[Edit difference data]
• • • • •

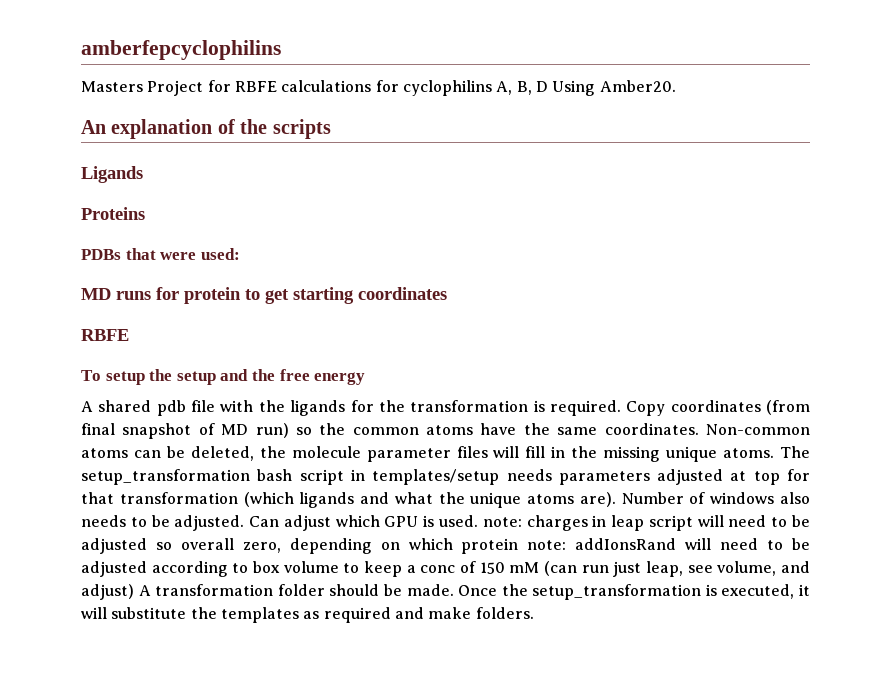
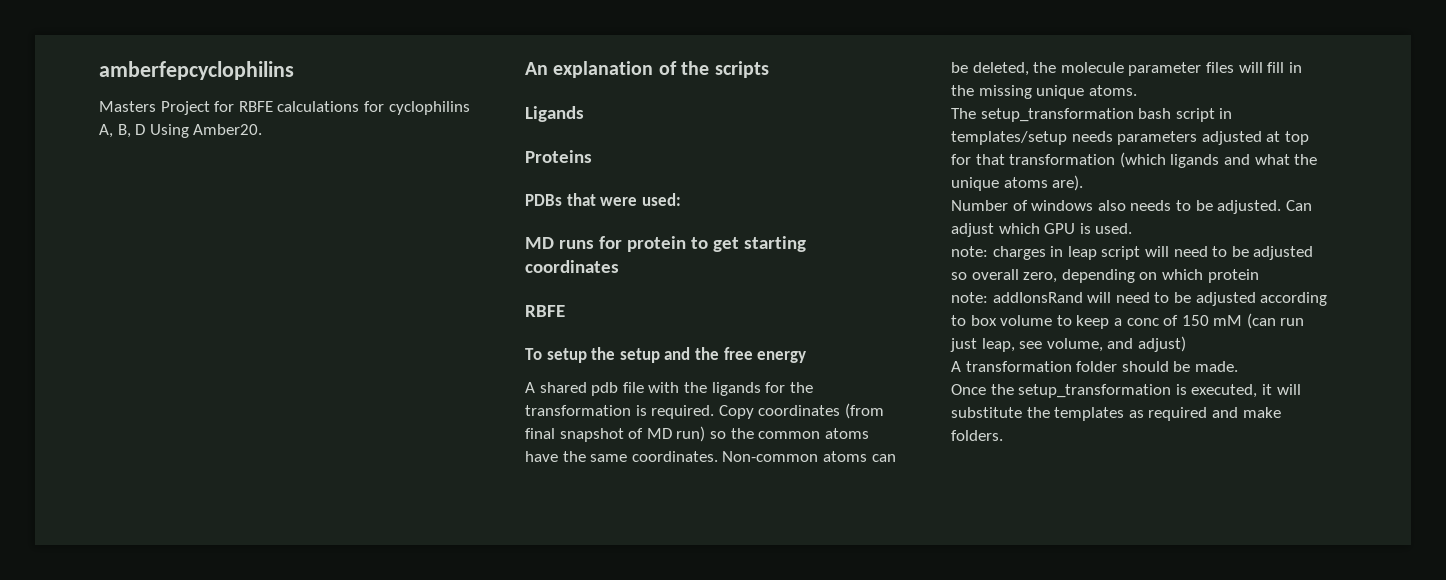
(775, 453) none -> (1137, 90) //
(616, 499) none -> (1084, 183) //
(478, 521) none -> (1133, 228) //
(519, 546) none -> (1259, 276) //
(134, 592) none -> (1186, 344) //
(454, 590) none -> (1238, 366) //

• • • • •

#### [GOAL OF THE EXERCISE]
Transcribe each entry exactly; images stay out.

#### [OUTPUT OF THE EXERCISE]
(775, 453) none -> (1137, 90) //
(616, 499) none -> (1084, 183) //
(478, 521) none -> (1133, 228) //
(519, 546) none -> (1259, 276) //
(134, 592) none -> (1186, 344) //
(454, 590) none -> (1238, 366) //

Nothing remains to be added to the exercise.